Small employers have been quick to assume they are exempt from the FFCRA entirely. Not so. Small employers are not exempt from paying up to 80 hours of full or partial sick leave to an employee who requires it for himself or to care for a covered individual due COVID-19 related reasons. The small business exemption is narrow in scope and relates only to sick leave and expanded FMLA necessitated by lack of child care as a result of COVID-19 reasons.
So, let’s back up. A small business is an employer (including a religious or nonprofit organization) with fewer than 50 employees. The exemption is available to the small employer from providing paid sick leave and expanded family and medical leave when the imposition of these requirements would “jeopardize the viability of the business as a going concern.”

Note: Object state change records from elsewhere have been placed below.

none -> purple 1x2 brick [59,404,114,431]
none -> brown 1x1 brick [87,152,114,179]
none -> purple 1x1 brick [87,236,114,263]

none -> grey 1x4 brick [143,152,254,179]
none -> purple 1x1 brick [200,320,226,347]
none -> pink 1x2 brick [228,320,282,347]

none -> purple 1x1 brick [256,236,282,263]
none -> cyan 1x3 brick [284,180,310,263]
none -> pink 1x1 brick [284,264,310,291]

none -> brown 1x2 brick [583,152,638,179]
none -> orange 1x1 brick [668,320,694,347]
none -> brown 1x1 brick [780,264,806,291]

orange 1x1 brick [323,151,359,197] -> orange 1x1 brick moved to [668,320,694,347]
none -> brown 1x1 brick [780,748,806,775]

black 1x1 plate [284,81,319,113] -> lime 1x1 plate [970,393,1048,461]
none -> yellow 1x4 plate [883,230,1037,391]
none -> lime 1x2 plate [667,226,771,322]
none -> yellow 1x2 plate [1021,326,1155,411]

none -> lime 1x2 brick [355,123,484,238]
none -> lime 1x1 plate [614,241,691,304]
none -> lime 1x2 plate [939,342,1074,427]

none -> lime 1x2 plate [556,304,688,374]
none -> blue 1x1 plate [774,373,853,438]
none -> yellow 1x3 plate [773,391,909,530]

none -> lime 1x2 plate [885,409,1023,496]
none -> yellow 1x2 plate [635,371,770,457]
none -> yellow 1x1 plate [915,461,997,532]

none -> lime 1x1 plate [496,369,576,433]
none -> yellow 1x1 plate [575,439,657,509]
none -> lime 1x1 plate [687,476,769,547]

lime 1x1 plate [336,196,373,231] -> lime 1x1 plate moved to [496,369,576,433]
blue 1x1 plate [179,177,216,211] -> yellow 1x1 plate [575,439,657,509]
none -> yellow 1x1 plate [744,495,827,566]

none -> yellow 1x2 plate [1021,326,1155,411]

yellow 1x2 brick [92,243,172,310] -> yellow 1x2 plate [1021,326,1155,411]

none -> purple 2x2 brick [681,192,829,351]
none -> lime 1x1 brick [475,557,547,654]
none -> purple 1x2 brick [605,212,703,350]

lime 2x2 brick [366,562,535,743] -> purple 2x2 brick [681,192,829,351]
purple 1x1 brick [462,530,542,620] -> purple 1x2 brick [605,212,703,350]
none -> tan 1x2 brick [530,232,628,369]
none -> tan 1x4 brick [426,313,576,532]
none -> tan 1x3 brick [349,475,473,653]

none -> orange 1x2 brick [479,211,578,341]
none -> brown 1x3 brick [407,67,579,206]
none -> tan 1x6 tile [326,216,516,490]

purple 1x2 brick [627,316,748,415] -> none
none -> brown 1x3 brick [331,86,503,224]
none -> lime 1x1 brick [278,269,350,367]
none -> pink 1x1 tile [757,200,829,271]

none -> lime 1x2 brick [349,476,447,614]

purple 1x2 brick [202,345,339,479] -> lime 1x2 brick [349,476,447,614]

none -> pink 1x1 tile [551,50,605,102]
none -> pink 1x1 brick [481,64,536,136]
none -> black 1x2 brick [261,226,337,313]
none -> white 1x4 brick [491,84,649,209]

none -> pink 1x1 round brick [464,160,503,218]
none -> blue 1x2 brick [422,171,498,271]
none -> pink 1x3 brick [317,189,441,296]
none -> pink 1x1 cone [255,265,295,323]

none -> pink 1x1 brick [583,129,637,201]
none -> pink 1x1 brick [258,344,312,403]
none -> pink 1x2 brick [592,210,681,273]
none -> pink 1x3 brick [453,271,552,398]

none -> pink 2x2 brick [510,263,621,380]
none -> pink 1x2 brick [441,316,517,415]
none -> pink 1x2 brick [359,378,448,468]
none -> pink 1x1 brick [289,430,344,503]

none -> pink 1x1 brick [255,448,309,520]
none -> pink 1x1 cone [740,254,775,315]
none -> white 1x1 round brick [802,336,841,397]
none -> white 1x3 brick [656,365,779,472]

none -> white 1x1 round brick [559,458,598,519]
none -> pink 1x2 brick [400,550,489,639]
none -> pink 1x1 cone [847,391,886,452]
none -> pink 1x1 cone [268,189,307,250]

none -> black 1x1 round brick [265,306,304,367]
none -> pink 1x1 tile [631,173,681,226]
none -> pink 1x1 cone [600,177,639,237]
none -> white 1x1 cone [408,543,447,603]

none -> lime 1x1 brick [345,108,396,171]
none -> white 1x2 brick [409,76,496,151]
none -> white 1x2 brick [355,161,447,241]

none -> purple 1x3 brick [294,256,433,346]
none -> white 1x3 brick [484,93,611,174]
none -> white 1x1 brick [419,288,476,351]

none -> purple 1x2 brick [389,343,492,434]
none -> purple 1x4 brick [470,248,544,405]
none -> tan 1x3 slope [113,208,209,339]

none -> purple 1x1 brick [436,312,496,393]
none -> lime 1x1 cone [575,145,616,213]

A small business is entitled to this exemption if an authorized officer of the business has determined that:
- The leave requested would result in the small business’s expenses and financial obligations exceeding the available business revenues and cause the small business to cease operating at a minimal capacity;
- The absence of the employee requesting leave would entail a substantial risk to the financial health or operational capabilities of the business because of his or her specialized skills, knowledge of the business, or responsibilities; or
- There are not sufficient workers who are able, willing, and qualified, and who will be available at the time and place needed, to perform labor or services provided by the employee requesting leave, and those labor or services are needed for the small business to operate at a minimal capacity.
To elect this small business exemption, on what appears to be a case-by-case basis, the employer must document that a determination has been made pursuant to one of the three criteria above and retain this record in its files. The DOL has specifically directed that the documentation should not be sent to it.
This temporary rule is in effect from April 1 through December 31, 2020.
Additionally, whether or not the small business has elected to exempt an employee who requests such leave, it still must post the notice that is required under the FFCRA.